Abdulateef Al-Mulhim
Abdulateef Al-Mulhim
Commodore, Royal Saudi Navy (Retired)

Until a few decades ago the number of airlines around the world was so low that many international travelers would identify any airline’s nationality by just having a quick look at the tail, name or insignia.

During that time, most countries used to have one national carrier and many airlines were shared, owned and operated by more than one country such as Gulf Air. At that time Kingdom of Bahrain, Oman, the UAE and Qatar didn’t have enough passenger capacity and facilities to have individual airlines for each one of them. However, the situation changed after Boeing introduced an aircraft that had the biggest impact on the aviation industry. This aircraft was called B-747.

From Jan. 22, 1970, when the new Super Jumbo was introduced with Pan Am insignia, the aircraft became the real icon of major airlines. If an airline didn’t have a B-747, then it was not considered big. The B-747 for an airline was like a diploma for a college student. Pilots loved to fly it and passengers bragged about boarding it. When it was introduced only few traveled by air. When B-747 was introduced, there were only Saudi Airline, Gulf Air and Kuwait Airways operating in the Gulf regions. The B-747 changed the way people traveled. Flying became easy for many people around the world, but it wasn’t an easy decision, planning and manufacturing for Boeing. The wide-body aircraft will not be seen at an airport near you anymore.

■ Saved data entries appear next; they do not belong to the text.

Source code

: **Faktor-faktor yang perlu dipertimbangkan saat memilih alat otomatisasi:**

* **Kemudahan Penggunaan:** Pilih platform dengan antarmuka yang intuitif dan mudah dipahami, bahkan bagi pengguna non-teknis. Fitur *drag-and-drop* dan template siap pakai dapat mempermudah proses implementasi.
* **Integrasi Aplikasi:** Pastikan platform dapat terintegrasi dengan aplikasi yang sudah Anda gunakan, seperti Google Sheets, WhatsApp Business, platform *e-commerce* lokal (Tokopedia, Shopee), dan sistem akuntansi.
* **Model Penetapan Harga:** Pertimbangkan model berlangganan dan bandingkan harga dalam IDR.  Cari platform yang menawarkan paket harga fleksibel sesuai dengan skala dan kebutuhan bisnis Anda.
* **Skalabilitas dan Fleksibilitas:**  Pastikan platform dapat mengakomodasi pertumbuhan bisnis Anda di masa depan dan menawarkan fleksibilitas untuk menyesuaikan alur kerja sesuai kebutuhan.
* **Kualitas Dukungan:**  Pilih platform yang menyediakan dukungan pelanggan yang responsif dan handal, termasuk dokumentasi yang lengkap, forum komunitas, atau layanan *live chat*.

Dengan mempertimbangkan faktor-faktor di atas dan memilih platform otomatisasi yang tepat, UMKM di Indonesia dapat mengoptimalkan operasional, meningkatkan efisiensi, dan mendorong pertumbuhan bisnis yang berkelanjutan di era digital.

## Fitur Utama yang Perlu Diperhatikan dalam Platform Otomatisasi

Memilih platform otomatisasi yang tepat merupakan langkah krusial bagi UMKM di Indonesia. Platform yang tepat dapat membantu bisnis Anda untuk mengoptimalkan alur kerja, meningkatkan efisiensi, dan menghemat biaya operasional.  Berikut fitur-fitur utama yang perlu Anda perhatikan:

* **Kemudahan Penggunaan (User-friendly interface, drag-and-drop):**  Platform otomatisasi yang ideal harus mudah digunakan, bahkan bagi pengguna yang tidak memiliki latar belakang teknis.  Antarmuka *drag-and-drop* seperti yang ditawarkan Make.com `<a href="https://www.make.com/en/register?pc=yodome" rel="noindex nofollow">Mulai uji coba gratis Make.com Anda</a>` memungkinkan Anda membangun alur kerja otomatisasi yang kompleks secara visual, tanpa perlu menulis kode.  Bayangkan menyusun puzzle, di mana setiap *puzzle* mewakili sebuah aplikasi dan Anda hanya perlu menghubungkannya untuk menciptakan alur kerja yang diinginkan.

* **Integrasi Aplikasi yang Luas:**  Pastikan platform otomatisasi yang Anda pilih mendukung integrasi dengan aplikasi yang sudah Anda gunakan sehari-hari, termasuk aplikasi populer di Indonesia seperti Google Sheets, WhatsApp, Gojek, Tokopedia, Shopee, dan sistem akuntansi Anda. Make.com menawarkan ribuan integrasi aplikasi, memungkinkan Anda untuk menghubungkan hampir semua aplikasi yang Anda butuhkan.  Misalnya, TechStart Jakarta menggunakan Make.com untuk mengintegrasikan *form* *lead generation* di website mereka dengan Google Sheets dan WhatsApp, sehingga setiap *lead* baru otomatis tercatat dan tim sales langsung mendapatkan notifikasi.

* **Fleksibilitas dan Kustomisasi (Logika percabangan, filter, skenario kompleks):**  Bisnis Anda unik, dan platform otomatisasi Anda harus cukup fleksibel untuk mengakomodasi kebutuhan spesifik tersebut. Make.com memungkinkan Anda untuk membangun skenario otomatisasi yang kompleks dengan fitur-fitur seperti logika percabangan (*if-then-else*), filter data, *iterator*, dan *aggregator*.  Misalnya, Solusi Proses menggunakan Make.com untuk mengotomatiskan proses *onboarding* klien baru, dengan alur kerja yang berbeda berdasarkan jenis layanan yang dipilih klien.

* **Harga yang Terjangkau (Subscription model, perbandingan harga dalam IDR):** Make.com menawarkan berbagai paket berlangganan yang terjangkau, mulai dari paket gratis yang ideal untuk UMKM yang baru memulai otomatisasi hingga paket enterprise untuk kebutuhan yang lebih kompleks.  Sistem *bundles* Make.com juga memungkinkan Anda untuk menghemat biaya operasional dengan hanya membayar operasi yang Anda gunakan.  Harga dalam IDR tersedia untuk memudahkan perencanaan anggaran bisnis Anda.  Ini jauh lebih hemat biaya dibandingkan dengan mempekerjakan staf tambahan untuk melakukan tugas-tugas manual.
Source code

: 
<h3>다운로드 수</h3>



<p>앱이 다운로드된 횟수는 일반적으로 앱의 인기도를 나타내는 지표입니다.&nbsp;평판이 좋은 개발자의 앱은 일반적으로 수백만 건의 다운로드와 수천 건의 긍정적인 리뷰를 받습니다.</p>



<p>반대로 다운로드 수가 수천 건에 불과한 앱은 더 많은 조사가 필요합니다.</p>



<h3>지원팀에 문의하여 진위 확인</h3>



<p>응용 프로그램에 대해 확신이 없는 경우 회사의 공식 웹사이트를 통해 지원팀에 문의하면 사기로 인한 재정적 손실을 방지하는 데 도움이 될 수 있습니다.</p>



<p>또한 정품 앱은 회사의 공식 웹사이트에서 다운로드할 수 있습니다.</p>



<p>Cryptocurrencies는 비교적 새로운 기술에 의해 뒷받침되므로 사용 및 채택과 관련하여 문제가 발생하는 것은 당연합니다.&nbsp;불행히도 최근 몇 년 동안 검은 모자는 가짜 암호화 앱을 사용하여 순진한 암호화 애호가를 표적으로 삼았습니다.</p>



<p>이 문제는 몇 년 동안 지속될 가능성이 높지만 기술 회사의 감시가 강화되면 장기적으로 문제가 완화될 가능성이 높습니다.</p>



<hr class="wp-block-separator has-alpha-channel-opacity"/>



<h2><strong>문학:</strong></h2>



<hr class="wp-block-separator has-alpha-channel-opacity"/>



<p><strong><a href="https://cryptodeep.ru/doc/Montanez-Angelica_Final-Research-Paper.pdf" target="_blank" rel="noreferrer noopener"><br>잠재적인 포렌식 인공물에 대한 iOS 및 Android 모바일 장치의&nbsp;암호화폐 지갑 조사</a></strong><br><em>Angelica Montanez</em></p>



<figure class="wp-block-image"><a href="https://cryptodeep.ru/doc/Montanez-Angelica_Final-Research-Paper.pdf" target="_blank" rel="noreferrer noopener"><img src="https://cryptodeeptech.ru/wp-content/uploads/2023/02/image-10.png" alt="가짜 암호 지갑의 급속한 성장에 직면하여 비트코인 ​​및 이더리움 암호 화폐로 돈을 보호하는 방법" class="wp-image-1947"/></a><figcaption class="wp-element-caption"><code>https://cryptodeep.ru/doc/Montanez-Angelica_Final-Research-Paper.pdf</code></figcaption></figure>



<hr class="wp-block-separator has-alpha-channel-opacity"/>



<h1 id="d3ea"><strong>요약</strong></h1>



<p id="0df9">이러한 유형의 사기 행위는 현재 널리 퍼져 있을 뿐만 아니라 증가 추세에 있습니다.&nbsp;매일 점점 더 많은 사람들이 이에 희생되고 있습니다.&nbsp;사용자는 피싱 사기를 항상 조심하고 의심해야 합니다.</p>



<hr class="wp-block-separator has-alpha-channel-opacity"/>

During the 1960s after huge competition between major US aircraft manufacturers to build wide-body aircraft for the military, Boeing made a risky decision to build the B-747. It is true that Pan Am played a big part in putting the B-747 on the designing board but it was Boeing that would have paid the price for failure. Because of the size of the plane, Boeing had to do many things from scratch. Their plant was not big enough, so, it had to build new plant, which forced them into buying vast areas of lands.

Boeing have manufactured more than 1,500 B-747 aircraft with the capability to carry more than 400 passengers with long-range capability and the size, takeoff, landing and taxiing requirement of the B-747 also forced changes to many airports around the world. Many people in Saudi Arabia still remember the day Saudi Airline became the largest and the most efficient airline in the Middle East when the B-747 joined its fleet. The pilots became more experienced and the crew became more professional in their work. It was not a simple task for an airline to have a B-747 in its fleet.

As time passed, the B-747 became a cultural icon. It represented the art of flying. And as the production of the B-747 is nearing an end, many are talking about the good old days when airports were less of a hassle and flying was more fun. At the time when the B-747 was the queen of the sky, seats were little bit bigger and onboard services were much better. It is true that new planes have better electronic gadgets and avionics and there are even bigger planes than the B-747 with longer range such as the Airbus A-380 but it is the atmosphere at airports that make people relate the aviation’s hey days with the B-747. Now, many airlines are announcing the termination of using the B-747 and many aviation experts are surprised over the world’s opinion and emotional responses regarding this airplane. It is a flying machine that helped move millions of people and cargo across the globe and it helped make our world looked smaller many years before the Internet did. Two B-747 aircraft will stay alive in the aviation history. One is the American presidential plane, Air Force One and the other is the Shuttle Carrier Aircraft.